Yol hâlâ çok uzun ve engebeli
Arafat'ın cenazesinden birkaç saat sonra Başkan Bush ve Başbakan Blair bir basın toplantısı düzenledi. Bush "Bir Filistin devletinin kurulması için önümüzde büyük bir şans olduğuna inanıyorum. Gelecek dört yıl içinde ABD'nin sermayesini bu devlete yönelik olarak kullanma niyetindeyim Gerçekten özgür bir devletin gelişmesinin dünyanın çıkarına olduğu kanısındayım" dedi. Blair'in baskıları sonucu da olsa Amerikan Başkanı, önüne Filistin sorununun çözülmesi hedefini koydu. Blair de aynı amacı hedeflediğini söylerken kurulacak Filistin devletinin yaşayabilir bir devlet olması gerektiğinin altını çizdi. Bush'un bu sözüne ne ölçüde sadık kalacağı konusunda kuşkular var. Ancak her şeye rağmen Arafat'ın ölümüyle birlikte ciddi bir barış atağına kalkılması imkanının ortaya çıktığını da kabul etmek gerek. Sonuçta Bush bile Kudüs'te barışın Bağdat'tan geçmediğini, tersine tüm Ortadoğu'da barışın ancak Kudüs'e barış gelmesiyle sağlanabileceğini anlamış görünüyor. Ortadoğu'da barışı kurabilmek, büyük devletlerin bu konuya ciddiyetle eğilmelerine rağmen kolayca da gerçekleşemez. Arafat'ın ölümü ardından yerine gelecek kişi veya kişiler onun sahip olduğu prestije veya meşruiyete sahip değil. Üstelik Arafat'ın ardında bıraktığı Filistin yönetimi hemen tüm çivileri çıkmış, idari mekanizmaları çökmüş, yolsuzluklar içinde yüzen bir kabuktan ibaretti. Dahası, bir Filistinli'nin söylediği gibi, halefleri "Arafat'ın yerinde oturabilirler ama yerini dolduramazlar".

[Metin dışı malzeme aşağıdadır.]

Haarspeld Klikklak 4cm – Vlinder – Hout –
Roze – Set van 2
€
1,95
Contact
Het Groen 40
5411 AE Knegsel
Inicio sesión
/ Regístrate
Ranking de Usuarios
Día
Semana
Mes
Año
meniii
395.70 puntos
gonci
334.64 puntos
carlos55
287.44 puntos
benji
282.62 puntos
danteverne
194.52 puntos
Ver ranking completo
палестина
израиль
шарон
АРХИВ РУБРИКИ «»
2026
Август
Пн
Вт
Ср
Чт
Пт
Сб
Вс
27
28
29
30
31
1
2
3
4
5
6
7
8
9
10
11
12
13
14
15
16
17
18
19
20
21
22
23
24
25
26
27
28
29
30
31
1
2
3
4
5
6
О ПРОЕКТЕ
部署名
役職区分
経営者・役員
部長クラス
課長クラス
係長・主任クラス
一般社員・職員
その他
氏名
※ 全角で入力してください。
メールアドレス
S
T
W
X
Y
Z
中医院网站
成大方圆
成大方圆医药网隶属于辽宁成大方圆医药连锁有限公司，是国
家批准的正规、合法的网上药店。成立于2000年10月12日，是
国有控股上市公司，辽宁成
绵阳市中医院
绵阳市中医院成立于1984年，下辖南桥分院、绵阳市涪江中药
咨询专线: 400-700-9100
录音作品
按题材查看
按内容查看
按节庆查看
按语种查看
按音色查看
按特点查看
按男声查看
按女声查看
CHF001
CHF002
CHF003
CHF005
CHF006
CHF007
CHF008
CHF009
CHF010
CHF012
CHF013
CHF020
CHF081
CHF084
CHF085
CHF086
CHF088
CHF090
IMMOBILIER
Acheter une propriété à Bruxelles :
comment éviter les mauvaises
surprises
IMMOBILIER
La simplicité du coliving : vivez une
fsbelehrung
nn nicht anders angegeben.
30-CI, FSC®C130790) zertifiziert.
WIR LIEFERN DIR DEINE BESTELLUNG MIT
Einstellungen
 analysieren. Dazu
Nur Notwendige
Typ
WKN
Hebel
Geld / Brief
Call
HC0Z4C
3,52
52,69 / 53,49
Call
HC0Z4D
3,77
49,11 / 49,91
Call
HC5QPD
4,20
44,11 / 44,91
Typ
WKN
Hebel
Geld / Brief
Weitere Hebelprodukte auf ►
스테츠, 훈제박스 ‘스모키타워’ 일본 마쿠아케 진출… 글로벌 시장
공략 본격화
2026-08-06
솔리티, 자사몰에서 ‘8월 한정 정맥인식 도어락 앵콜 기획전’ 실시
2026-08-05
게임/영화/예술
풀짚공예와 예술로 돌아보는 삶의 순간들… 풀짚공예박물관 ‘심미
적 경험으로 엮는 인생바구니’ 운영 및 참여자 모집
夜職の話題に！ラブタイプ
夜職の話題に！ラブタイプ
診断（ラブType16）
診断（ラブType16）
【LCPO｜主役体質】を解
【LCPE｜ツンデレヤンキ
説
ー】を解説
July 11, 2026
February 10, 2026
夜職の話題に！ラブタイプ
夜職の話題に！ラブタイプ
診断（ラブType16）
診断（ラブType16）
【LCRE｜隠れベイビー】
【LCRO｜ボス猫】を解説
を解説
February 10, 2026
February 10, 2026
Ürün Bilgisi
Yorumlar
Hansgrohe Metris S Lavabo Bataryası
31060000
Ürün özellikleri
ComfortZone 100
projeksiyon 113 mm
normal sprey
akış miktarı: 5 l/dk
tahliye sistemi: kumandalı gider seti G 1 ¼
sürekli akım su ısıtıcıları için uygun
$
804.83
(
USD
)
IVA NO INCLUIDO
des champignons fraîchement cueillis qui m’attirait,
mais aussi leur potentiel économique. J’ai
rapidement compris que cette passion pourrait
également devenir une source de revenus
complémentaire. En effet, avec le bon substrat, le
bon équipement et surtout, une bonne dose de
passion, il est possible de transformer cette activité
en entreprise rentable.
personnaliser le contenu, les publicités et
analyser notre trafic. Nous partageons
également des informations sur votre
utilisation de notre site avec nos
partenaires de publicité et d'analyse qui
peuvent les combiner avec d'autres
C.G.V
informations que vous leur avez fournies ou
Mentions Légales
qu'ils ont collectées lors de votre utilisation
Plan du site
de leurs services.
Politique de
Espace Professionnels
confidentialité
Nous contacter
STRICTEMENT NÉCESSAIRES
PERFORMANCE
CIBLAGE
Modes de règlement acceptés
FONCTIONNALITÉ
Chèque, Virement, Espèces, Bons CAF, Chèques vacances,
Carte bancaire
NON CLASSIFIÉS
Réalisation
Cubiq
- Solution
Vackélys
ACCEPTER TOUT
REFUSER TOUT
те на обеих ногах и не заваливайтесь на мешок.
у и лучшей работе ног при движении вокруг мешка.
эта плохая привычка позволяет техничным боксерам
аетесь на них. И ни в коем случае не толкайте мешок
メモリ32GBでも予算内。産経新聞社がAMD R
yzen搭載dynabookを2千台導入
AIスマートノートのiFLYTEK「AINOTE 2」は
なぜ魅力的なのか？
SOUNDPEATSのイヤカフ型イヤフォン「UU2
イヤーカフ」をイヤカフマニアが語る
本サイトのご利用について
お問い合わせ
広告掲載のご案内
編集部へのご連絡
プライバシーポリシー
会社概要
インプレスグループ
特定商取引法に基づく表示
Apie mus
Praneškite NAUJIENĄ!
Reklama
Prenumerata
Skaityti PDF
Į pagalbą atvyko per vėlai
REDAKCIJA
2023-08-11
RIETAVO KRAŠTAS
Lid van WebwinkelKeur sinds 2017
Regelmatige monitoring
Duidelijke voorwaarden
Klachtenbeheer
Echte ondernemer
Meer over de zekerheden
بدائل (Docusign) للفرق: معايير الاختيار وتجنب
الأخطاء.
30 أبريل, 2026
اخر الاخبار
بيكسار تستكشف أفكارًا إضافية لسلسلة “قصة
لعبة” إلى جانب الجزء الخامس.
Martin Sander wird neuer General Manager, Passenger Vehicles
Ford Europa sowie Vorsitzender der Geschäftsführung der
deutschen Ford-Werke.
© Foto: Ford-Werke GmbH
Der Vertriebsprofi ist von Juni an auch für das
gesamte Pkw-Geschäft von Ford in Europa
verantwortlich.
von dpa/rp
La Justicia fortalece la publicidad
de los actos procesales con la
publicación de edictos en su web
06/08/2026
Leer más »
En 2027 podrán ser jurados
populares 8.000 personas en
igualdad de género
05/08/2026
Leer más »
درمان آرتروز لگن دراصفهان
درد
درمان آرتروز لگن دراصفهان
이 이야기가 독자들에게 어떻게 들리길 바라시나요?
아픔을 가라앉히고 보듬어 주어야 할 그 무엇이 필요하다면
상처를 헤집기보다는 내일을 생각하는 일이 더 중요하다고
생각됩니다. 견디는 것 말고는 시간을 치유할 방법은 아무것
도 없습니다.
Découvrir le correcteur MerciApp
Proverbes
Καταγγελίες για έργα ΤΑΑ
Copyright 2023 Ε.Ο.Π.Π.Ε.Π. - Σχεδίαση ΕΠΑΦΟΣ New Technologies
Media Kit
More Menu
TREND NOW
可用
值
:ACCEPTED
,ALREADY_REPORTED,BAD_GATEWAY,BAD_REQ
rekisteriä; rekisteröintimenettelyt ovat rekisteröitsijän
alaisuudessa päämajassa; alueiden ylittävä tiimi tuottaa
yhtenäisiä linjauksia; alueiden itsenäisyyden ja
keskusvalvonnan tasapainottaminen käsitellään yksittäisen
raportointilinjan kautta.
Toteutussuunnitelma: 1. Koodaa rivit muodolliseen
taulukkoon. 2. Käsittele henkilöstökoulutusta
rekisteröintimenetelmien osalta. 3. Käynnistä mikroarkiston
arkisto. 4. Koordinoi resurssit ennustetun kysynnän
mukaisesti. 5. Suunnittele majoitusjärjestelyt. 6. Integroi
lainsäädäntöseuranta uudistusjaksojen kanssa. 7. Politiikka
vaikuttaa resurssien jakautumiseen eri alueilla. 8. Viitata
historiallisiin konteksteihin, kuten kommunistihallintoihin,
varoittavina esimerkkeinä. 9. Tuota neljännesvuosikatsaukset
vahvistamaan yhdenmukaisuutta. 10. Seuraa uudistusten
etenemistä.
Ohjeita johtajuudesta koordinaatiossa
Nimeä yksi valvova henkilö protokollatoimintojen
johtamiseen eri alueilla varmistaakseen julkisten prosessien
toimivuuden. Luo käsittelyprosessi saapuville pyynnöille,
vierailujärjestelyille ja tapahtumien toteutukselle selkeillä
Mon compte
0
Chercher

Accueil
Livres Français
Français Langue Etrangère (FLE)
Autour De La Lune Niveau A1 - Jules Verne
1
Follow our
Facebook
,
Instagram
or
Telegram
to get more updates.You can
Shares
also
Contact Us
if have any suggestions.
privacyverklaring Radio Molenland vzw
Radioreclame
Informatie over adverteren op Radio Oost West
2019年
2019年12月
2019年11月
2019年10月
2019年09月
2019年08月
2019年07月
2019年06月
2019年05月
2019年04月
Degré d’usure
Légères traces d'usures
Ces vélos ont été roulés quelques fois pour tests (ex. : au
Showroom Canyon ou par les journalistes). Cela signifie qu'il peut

Barış önerisi ne oldu Filistinlilerin önlerindeki zorlu meseleleri aşabilmek için bu meşruiyet sorununu aşmaları gerekiyor. Önümüzdeki aylarda bugün yönetimi ele geçiren eski tüfeklere karşı, Birinci İntifada'dan beri ortaya çıkmış daha milliyetçi ve daha dinci, sokağa hakim olabilecek liderler ön plana çıkma mücadelesi vermeleri beklenebilir. Genç ve radikal unsurların iktidar mücadelesi ister istemez İsrail'in varlığını sorgulayan ve Filistinliler açısından maksimum talepler içeren bir siyasi platforma dayanacaktır. Dinci unsurların daha fazla ön plana çıkmaları da doğal sayılmalı. Böylesi bir durum İsrail'den sert tepki alacaktır. Dolayısıyla yapılması gereken ilk iş geçiş döneminde yönetimde olanların başarı şanslarını arttıracak girişimlerin yapılmasıdır. İsrail Gazze'den çıkmalıdır. Şimdilik rafa kalkmış "Yol Haritası" veya geçen sene Filistinli ve İsrailli önde gelen şahsiyetlerce imzalanan Cenevre Anlaşması türünden belgelerin yansıttıkları mutabakata uygun adımlar atılmalıdır. 2002 yılında Arap Birliği, Suudi veliaht prensi tarafından hazırlanmış, İsrail'e güvenlik garantisi veren, Filistin'de bağımsız ve demokratik bir devlet kurulmasını öngören bir barış önerisini kabul etmişti. Bunların yeniden tedavüle sokulması, bölge ülkelerinin ABD'den gelecek inandırıcı bir açılımı desteklemeleri Filistinli liderlerin barışçı bir yola girmelerini kolaylaştırır. Böyle bir süreçte İsrail'in kaba hatlarıyla 1967 sınırlarına dönmeyi kabul etmesi şarttır. Filistinliler'in ise bir toplum olarak 1948 yenilgisinin sonuçlarını sindirmeleri gerekecektir. Bu türden ağır adımlar ancak ulusal mutabakata dayalı olarak atılabilir. Bu bağlamda Filistin'de Hamas'ın da katılabileceği seçimlerin yapılması mutlaka sağlanmalıdır. Daha derindeki meşruiyet krizi ancak bu şekilde aşılır. Filistinliler'in içinde yaşadıkları koşulların zorluğuna rağmen Arafat sonrasını iyi yönetebilmeleri uluslararası sistemdeki barışa yönelik baskıların yoğunluğunu da, başarı şansını da arttıracaktır. Okurların Ramazan Bayramını kutlarım.